■ **Task details**
Copy the listing below letter for letter, passing over each picture.

■ **Records**
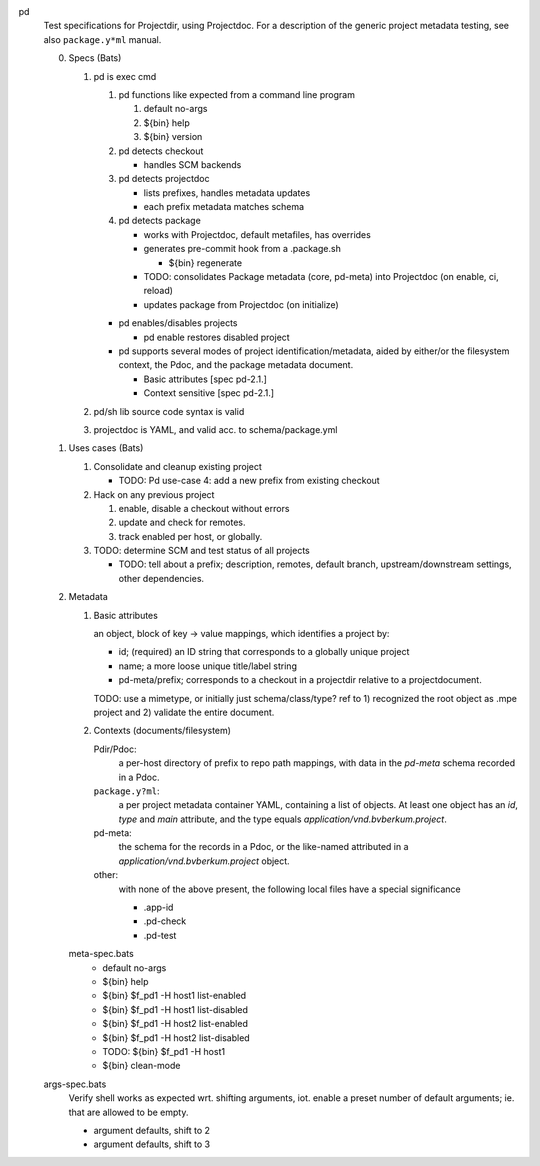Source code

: 
pd
  Test specifications for Projectdir, using Projectdoc.
  For a description of the generic project metadata testing, see also
  ``package.y*ml`` manual.


  0. Specs (Bats)

     1. pd is exec cmd

        1. pd functions like expected from a command line program

           1. default no-args
           2. ${bin} help
           3. ${bin} version

        2. pd detects checkout

           - handles SCM backends

        3. pd detects projectdoc

           - lists prefixes, handles metadata updates
           - each prefix metadata matches schema

        4. pd detects package

           - works with Projectdoc, default metafiles, has overrides

           - generates pre-commit hook from a .package.sh

             - ${bin} regenerate

           - TODO: consolidates Package metadata (core, pd-meta) into Projectdoc
             (on enable, ci, reload)

           - updates package from Projectdoc (on initialize)

        - pd  enables/disables projects

          - pd enable restores disabled project

        - pd supports several modes of project identification/metadata,
          aided by either/or the filesystem context, the Pdoc, and the package
          metadata document.

          - Basic attributes [spec pd-2.1.]
          - Context sensitive [spec pd-2.1.]

     2. pd/sh lib source code syntax is valid
     3. projectdoc is YAML, and valid acc. to schema/package.yml


  1. Uses cases (Bats)

     1. Consolidate and cleanup existing project

        - TODO: Pd use-case 4: add a new prefix from existing checkout

     2. Hack on any previous project

        1. enable, disable a checkout without errors
        2. update and check for remotes.
        3. track enabled per host, or globally.

     3. TODO: determine SCM and test status of all projects

        - TODO: tell about a prefix; description, remotes, default branch, upstream/downstream settings, other dependencies.


  2. Metadata

     1. Basic attributes

        an object, block of key -> value mappings, which
        identifies a project by:

        - id; (required) an ID string that corresponds to a globally unique project
        - name; a more loose unique title/label string
        - pd-meta/prefix; corresponds to a checkout in a projectdir relative to a
          projectdocument.

        TODO: use a mimetype, or initially just schema/class/type? ref to
        1) recognized the root object as .mpe project and 2) validate the entire
        document.

     2. Contexts (documents/filesystem)

        Pdir/Pdoc:
         a per-host directory of prefix to repo path mappings, with data in
         the `pd-meta` schema recorded in a Pdoc.

        ``package.y?ml``:
          a per project metadata container YAML, containing a list of objects.
          At least one object has an `id`, `type` and `main` attribute,
          and the type equals `application/vnd.bvberkum.project`.

        pd-meta:
          the schema for the records in a Pdoc, or the like-named attributed
          in a `application/vnd.bvberkum.project` object.

        other:
          with none of the above present, the following local files have a
          special significance

          - .app-id
          - .pd-check
          - .pd-test


     meta-spec.bats
       - default no-args
       - ${bin} help
       - ${bin} $f_pd1 -H host1 list-enabled
       - ${bin} $f_pd1 -H host1 list-disabled
       - ${bin} $f_pd1 -H host2 list-enabled
       - ${bin} $f_pd1 -H host2 list-disabled
       - TODO: ${bin} $f_pd1 -H host1
       - ${bin} clean-mode


  args-spec.bats
    Verify shell works as expected wrt. shifting arguments, iot. enable a preset
    number of default arguments; ie. that are allowed to be empty.

    - argument defaults, shift to 2
    - argument defaults, shift to 3


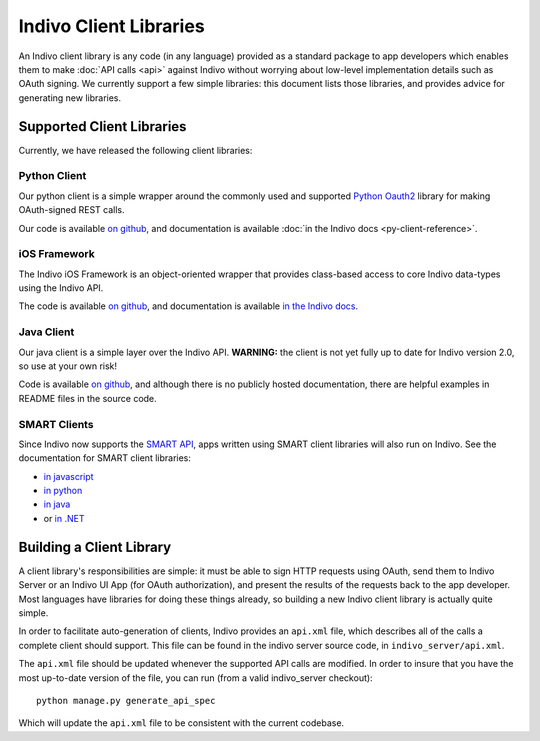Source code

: Indivo Client Libraries
=======================

An Indivo client library is any code (in any language) provided as a standard package to app developers which
enables them to make :doc:`API calls <api>` against Indivo without worrying about low-level implementation
details such as OAuth signing. We currently support a few simple libraries: this document lists those
libraries, and provides advice for generating new libraries.

Supported Client Libraries
--------------------------

Currently, we have released the following client libraries:

Python Client
^^^^^^^^^^^^^

Our python client is a simple wrapper around the commonly used and supported 
`Python Oauth2 <https://github.com/simplegeo/python-oauth2>`_ library for making OAuth-signed REST calls.

Our code is available `on github <https://github.com/chb/indivo_client_py>`__, and documentation is 
available :doc:`in the Indivo docs <py-client-reference>`.

iOS Framework
^^^^^^^^^^^^^

The Indivo iOS Framework is an object-oriented wrapper that provides class-based access to core Indivo
data-types using the Indivo API.

The code is available `on github <https://github.com/chb/IndivoFramework-ios>`__, and documentation is
available `in the Indivo docs <http://docs.indivohealth.org/projects/indivo-x-ios-framework/en/latest/>`_.

Java Client
^^^^^^^^^^^

Our java client is a simple layer over the Indivo API. **WARNING:** the client is not yet fully up to date
for Indivo version 2.0, so use at your own risk!

Code is available `on github <https://github.com/chb/indivo_client_java>`__, and although there is no
publicly hosted documentation, there are helpful examples in README files in the source code.

SMART Clients
^^^^^^^^^^^^^

Since Indivo now supports the `SMART API <http://smartplatforms.org>`_, apps written using SMART client libraries
will also run on Indivo. See the documentation for SMART client libraries:

* `in javascript <http://wiki.chip.org/smart-project/index.php/Developers_Documentation:_SMART_App_Javascript_Libraries>`_

* `in python <http://wiki.chip.org/smart-project/index.php/Developers_Documentation:_SMART_App_Python_Library>`_

* `in java <http://wiki.chip.org/smart-project/index.php/Developers_Documentation:_SMART_App_Java_Library>`_

* or `in .NET <http://wiki.chip.org/smart-project/index.php/Developers_Documentation:_SMART_Container_DotNET_Libraries>`_

Building a Client Library
-------------------------

A client library's responsibilities are simple: it must be able to sign HTTP requests using OAuth, send them
to Indivo Server or an Indivo UI App (for OAuth authorization), and present the results of the requests back
to the app developer. Most languages have libraries for doing these things already, so building a new Indivo
client library is actually quite simple.

In order to facilitate auto-generation of clients, Indivo provides an ``api.xml`` file, which describes all 
of the calls a complete client should support. This file can be found in the indivo server source code, in
``indivo_server/api.xml``.

The ``api.xml`` file should be updated whenever the supported API calls are modified. In order to insure
that you have the most up-to-date version of the file, you can run (from a valid indivo_server checkout)::

  python manage.py generate_api_spec

Which will update the ``api.xml`` file to be consistent with the current codebase.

■ **Written reply**
Source code

: 
pd
  Test specifications for Projectdir, using Projectdoc.
  For a description of the generic project metadata testing, see also
  ``package.y*ml`` manual.


  0. Specs (Bats)

     1. pd is exec cmd

        1. pd functions like expected from a command line program

           1. default no-args
           2. ${bin} help
           3. ${bin} version

        2. pd detects checkout

           - handles SCM backends

        3. pd detects projectdoc

           - lists prefixes, handles metadata updates
           - each prefix metadata matches schema

        4. pd detects package

           - works with Projectdoc, default metafiles, has overrides

           - generates pre-commit hook from a .package.sh

             - ${bin} regenerate

           - TODO: consolidates Package metadata (core, pd-meta) into Projectdoc
             (on enable, ci, reload)

           - updates package from Projectdoc (on initialize)

        - pd  enables/disables projects

          - pd enable restores disabled project

        - pd supports several modes of project identification/metadata,
          aided by either/or the filesystem context, the Pdoc, and the package
          metadata document.

          - Basic attributes [spec pd-2.1.]
          - Context sensitive [spec pd-2.1.]

     2. pd/sh lib source code syntax is valid
     3. projectdoc is YAML, and valid acc. to schema/package.yml


  1. Uses cases (Bats)

     1. Consolidate and cleanup existing project

        - TODO: Pd use-case 4: add a new prefix from existing checkout

     2. Hack on any previous project

        1. enable, disable a checkout without errors
        2. update and check for remotes.
        3. track enabled per host, or globally.

     3. TODO: determine SCM and test status of all projects

        - TODO: tell about a prefix; description, remotes, default branch, upstream/downstream settings, other dependencies.


  2. Metadata

     1. Basic attributes

        an object, block of key -> value mappings, which
        identifies a project by:

        - id; (required) an ID string that corresponds to a globally unique project
        - name; a more loose unique title/label string
        - pd-meta/prefix; corresponds to a checkout in a projectdir relative to a
          projectdocument.

        TODO: use a mimetype, or initially just schema/class/type? ref to
        1) recognized the root object as .mpe project and 2) validate the entire
        document.

     2. Contexts (documents/filesystem)

        Pdir/Pdoc:
         a per-host directory of prefix to repo path mappings, with data in
         the `pd-meta` schema recorded in a Pdoc.

        ``package.y?ml``:
          a per project metadata container YAML, containing a list of objects.
          At least one object has an `id`, `type` and `main` attribute,
          and the type equals `application/vnd.bvberkum.project`.

        pd-meta:
          the schema for the records in a Pdoc, or the like-named attributed
          in a `application/vnd.bvberkum.project` object.

        other:
          with none of the above present, the following local files have a
          special significance

          - .app-id
          - .pd-check
          - .pd-test


     meta-spec.bats
       - default no-args
       - ${bin} help
       - ${bin} $f_pd1 -H host1 list-enabled
       - ${bin} $f_pd1 -H host1 list-disabled
       - ${bin} $f_pd1 -H host2 list-enabled
       - ${bin} $f_pd1 -H host2 list-disabled
       - TODO: ${bin} $f_pd1 -H host1
       - ${bin} clean-mode


  args-spec.bats
    Verify shell works as expected wrt. shifting arguments, iot. enable a preset
    number of default arguments; ie. that are allowed to be empty.

    - argument defaults, shift to 2
    - argument defaults, shift to 3


Source code

: Indivo Client Libraries
=======================

An Indivo client library is any code (in any language) provided as a standard package to app developers which
enables them to make :doc:`API calls <api>` against Indivo without worrying about low-level implementation
details such as OAuth signing. We currently support a few simple libraries: this document lists those
libraries, and provides advice for generating new libraries.

Supported Client Libraries
--------------------------

Currently, we have released the following client libraries:

Python Client
^^^^^^^^^^^^^

Our python client is a simple wrapper around the commonly used and supported 
`Python Oauth2 <https://github.com/simplegeo/python-oauth2>`_ library for making OAuth-signed REST calls.

Our code is available `on github <https://github.com/chb/indivo_client_py>`__, and documentation is 
available :doc:`in the Indivo docs <py-client-reference>`.

iOS Framework
^^^^^^^^^^^^^

The Indivo iOS Framework is an object-oriented wrapper that provides class-based access to core Indivo
data-types using the Indivo API.

The code is available `on github <https://github.com/chb/IndivoFramework-ios>`__, and documentation is
available `in the Indivo docs <http://docs.indivohealth.org/projects/indivo-x-ios-framework/en/latest/>`_.

Java Client
^^^^^^^^^^^

Our java client is a simple layer over the Indivo API. **WARNING:** the client is not yet fully up to date
for Indivo version 2.0, so use at your own risk!

Code is available `on github <https://github.com/chb/indivo_client_java>`__, and although there is no
publicly hosted documentation, there are helpful examples in README files in the source code.

SMART Clients
^^^^^^^^^^^^^

Since Indivo now supports the `SMART API <http://smartplatforms.org>`_, apps written using SMART client libraries
will also run on Indivo. See the documentation for SMART client libraries:

* `in javascript <http://wiki.chip.org/smart-project/index.php/Developers_Documentation:_SMART_App_Javascript_Libraries>`_

* `in python <http://wiki.chip.org/smart-project/index.php/Developers_Documentation:_SMART_App_Python_Library>`_

* `in java <http://wiki.chip.org/smart-project/index.php/Developers_Documentation:_SMART_App_Java_Library>`_

* or `in .NET <http://wiki.chip.org/smart-project/index.php/Developers_Documentation:_SMART_Container_DotNET_Libraries>`_

Building a Client Library
-------------------------

A client library's responsibilities are simple: it must be able to sign HTTP requests using OAuth, send them
to Indivo Server or an Indivo UI App (for OAuth authorization), and present the results of the requests back
to the app developer. Most languages have libraries for doing these things already, so building a new Indivo
client library is actually quite simple.

In order to facilitate auto-generation of clients, Indivo provides an ``api.xml`` file, which describes all 
of the calls a complete client should support. This file can be found in the indivo server source code, in
``indivo_server/api.xml``.

The ``api.xml`` file should be updated whenever the supported API calls are modified. In order to insure
that you have the most up-to-date version of the file, you can run (from a valid indivo_server checkout)::

  python manage.py generate_api_spec

Which will update the ``api.xml`` file to be consistent with the current codebase.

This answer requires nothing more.